··· Data excerpts ···
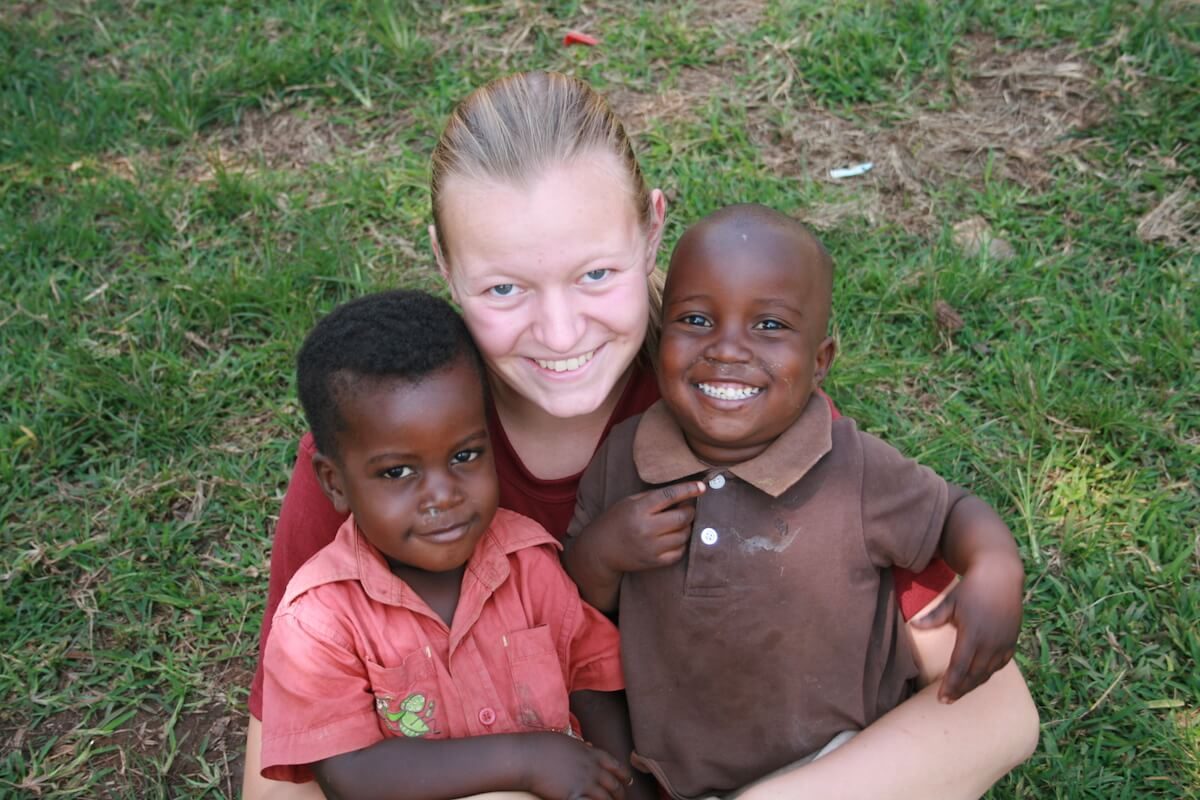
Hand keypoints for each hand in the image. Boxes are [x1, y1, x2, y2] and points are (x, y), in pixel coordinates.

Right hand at [520, 732, 630, 799]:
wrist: (528, 757)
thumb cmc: (542, 746)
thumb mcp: (566, 741)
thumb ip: (581, 746)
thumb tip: (588, 746)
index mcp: (590, 753)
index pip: (614, 764)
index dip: (623, 773)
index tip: (627, 780)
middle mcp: (591, 768)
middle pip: (614, 783)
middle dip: (620, 793)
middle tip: (621, 797)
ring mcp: (584, 782)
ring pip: (606, 797)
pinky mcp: (574, 795)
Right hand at [584, 481, 705, 576]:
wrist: (600, 551)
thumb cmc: (615, 521)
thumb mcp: (629, 502)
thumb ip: (653, 496)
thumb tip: (681, 493)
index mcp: (639, 509)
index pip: (669, 496)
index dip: (688, 490)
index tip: (702, 487)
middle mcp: (646, 529)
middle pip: (682, 518)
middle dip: (690, 511)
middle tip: (688, 508)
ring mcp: (651, 548)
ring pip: (683, 535)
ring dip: (687, 527)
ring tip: (680, 523)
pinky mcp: (654, 562)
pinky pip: (679, 552)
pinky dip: (682, 543)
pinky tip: (675, 538)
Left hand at [910, 559, 1023, 702]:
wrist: (1001, 577)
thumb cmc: (971, 589)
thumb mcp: (950, 602)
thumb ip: (933, 618)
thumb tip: (914, 626)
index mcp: (973, 635)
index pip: (960, 668)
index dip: (951, 685)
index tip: (942, 698)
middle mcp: (990, 643)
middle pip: (974, 675)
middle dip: (961, 690)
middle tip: (947, 700)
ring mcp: (1003, 644)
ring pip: (988, 672)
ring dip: (974, 684)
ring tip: (960, 691)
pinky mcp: (1012, 641)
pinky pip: (1000, 664)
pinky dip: (989, 673)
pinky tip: (979, 676)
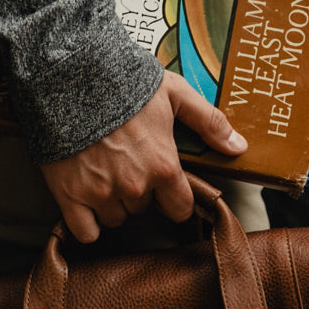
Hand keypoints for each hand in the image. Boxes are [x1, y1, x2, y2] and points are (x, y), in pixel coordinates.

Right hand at [39, 70, 246, 242]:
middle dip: (138, 192)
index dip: (173, 199)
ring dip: (112, 203)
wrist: (69, 76)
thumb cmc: (124, 82)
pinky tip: (84, 201)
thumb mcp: (174, 93)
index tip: (163, 188)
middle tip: (125, 164)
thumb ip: (208, 121)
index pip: (179, 208)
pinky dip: (87, 223)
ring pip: (115, 218)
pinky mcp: (70, 196)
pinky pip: (86, 232)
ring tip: (101, 173)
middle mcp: (134, 186)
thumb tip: (239, 147)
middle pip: (143, 209)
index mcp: (163, 166)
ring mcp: (101, 193)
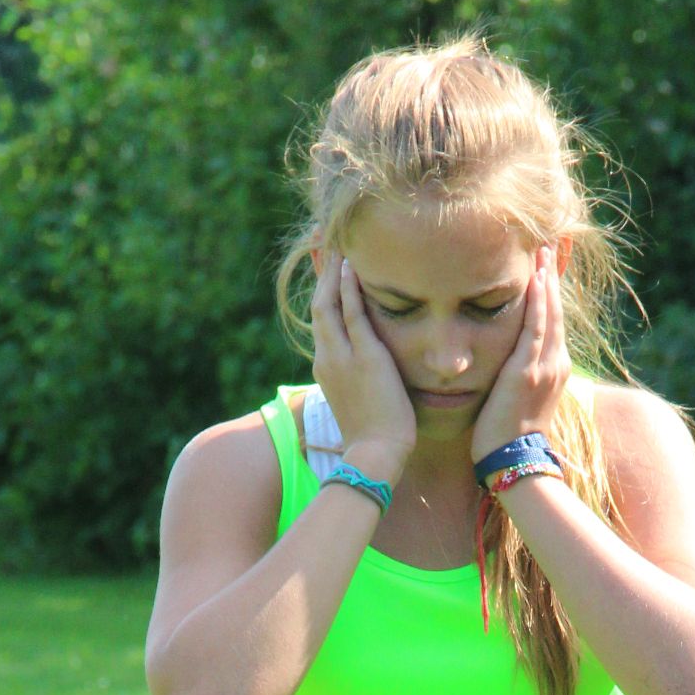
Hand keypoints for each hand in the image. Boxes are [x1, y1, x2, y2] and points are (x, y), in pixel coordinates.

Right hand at [310, 249, 415, 477]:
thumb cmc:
···
Problem requirements: Precisely the lines between those holding "thumb mcp: (566, 741)" and "ring dip: (687, 527)", inclusive, are to be reproduced from the listing above, with nothing added.

Answer section:
thumb mcp: (566, 741)
thumb ip: (581, 746)
thumb tip: (588, 746)
index mcp: (590, 753)
index pip: (614, 764)
index dip: (623, 773)
index tip: (627, 780)
middle mcp: (591, 768)
middle pip: (614, 783)
middle dip: (620, 793)
middle tip: (621, 797)
ring mcp: (584, 782)
ring pip: (606, 797)
pinky mcp: (574, 795)
Right hand at [584, 481, 705, 576]:
wrist: (600, 551)
thumb cmc: (615, 521)
thumb mcp: (629, 502)
thumb ip: (653, 496)
thumb tip: (681, 493)
index mcp: (639, 509)
index pip: (669, 496)
index dip: (688, 490)
index tip: (702, 487)
middle mcp: (646, 529)
middle pip: (682, 518)
middle dip: (690, 511)
middle tip: (688, 508)
ring mcp: (651, 548)
ring pip: (683, 535)
ring dip: (687, 527)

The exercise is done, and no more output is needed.